* begin EXTRACT *

Fixed Savannah bug #14535

2026-01-26 15:39:06 +00:00 · 2007-03-03 04:23:51 +00:00 · 2007-03-03 04:23:51 +00:00 · 404de03d73
commit 404de03d73
parent 62a35467dd
5 changed files with 107 additions and 78 deletions
--- a/28
+++ b/28
@ -1,3 +1,31 @@
+2007-03-03  James Youngman  <jay@gnu.org>
+
+	* import-gnulib.config (modules): Also use Gnulib modules
+	mbscasestr and mbsstr in order to perform correct string searching
+	in multibyte strings, in order to fix Savannah bug #14535.
+
+	* locate/testsuite/locate.gnu/sv-bug-14535.exp: new test case for
+	Savannah bug #14535.
+	
+	* locale/locate.c (visit_substring_match_nocasefold): Use mbsstr
+	rather than strstr, in order to correctly support multibyte
+	strings.  
+	(visit_substring_match_casefold): Use mbscasestr rather than
+	strstr in order to correctly support case-folding in a multibyte
+	environment (e.g. with UTF-8 characters outside the normal ASCII
+	range).  This fixes Savannah bug #14535.
+	(struct casefolder): No longer needed, removed
+	(visit_casefold): No longer needed, removed.
+	(lc_strcpy): No longer needed, removed.
+	(search_one_database): Removed redundant variable need_fold and
+	the code which used to set it.  It had controlled the adding of
+	the visitor function visit_casefold, but that function itself is
+	no longer required.  Also there is now no need to pass in a
+	lower-case argument to visit_substring_match_casefold, so don't
+	pass that in the context argument.
+
+	* locate/locate.c (usage): Fixed typo.
+	
 2007-03-01  James Youngman  <jay@gnu.org>

 	* doc/find.texi (Multiple Files): Document the construct
--- a/9
+++ b/9
@ -1,6 +1,15 @@
 GNU findutils NEWS - User visible changes.	-*- outline -*- (allout)
 * Major changes in release 4.3.3-CVS

+** Bug Fixes
+
+Savannah bug #14535: correctly support case-folding in locate (that
+is, "locate -i") for multibyte character environments such as UTF-8.
+Previously, if your search string contained a character which was
+outside the single-byte-encoding range for UTF-8 for example, then the
+case-folding behaviour failed to work and only exact matches would be
+returned.

* end EXTRACT *
* begin SUPPLIED DATA *

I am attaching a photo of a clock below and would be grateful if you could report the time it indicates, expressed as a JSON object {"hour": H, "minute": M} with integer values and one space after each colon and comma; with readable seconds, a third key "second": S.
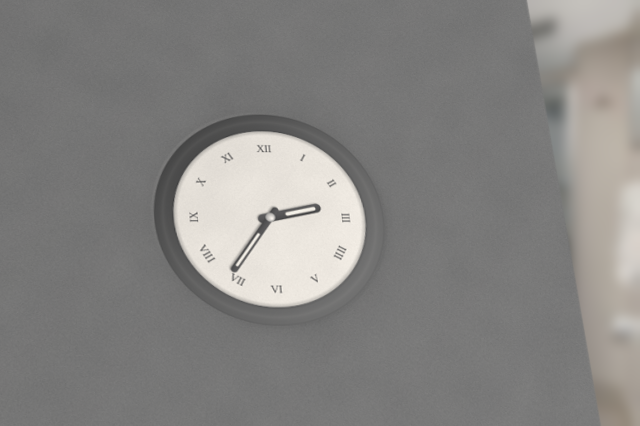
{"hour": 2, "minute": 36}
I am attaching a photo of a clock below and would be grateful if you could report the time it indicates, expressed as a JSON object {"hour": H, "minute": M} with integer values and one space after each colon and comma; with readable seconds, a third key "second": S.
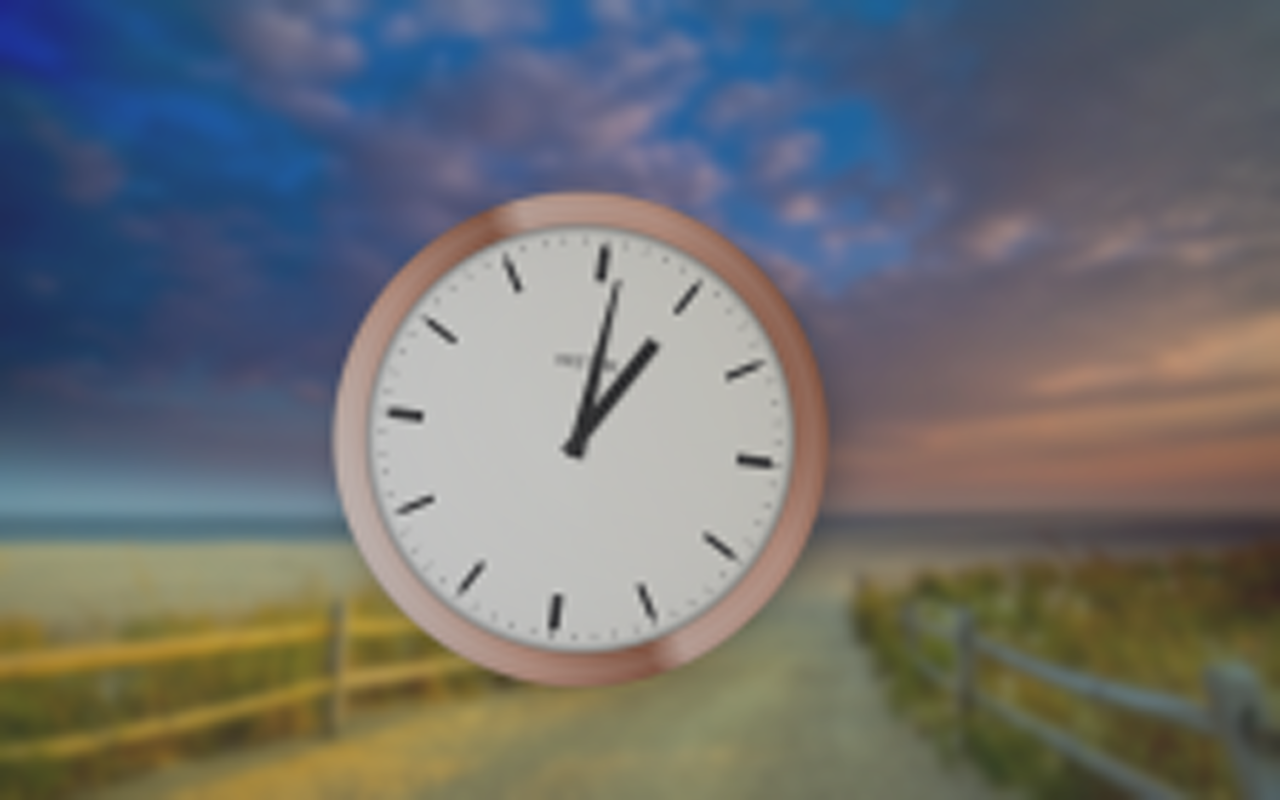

* end SUPPLIED DATA *

**WHAT THIS EXERCISE ASKS:**
**1.** In the commit above, which function replaces strstr in visit_substring_match_casefold?
**2.** Summarize the commit in two sentences.

**COMPLETE ANSWERS:**
**1.** mbscasestr

**2.** The commit fixes Savannah bug #14535 by having locate use the Gnulib functions mbsstr and mbscasestr instead of strstr, so that substring matching and case-folding ("locate -i") work correctly for multibyte strings such as UTF-8, where previously only exact matches were returned. It also adds a test case for the bug, removes code that is no longer needed (struct casefolder, visit_casefold, lc_strcpy and the need_fold variable), and fixes a typo in locate's usage function.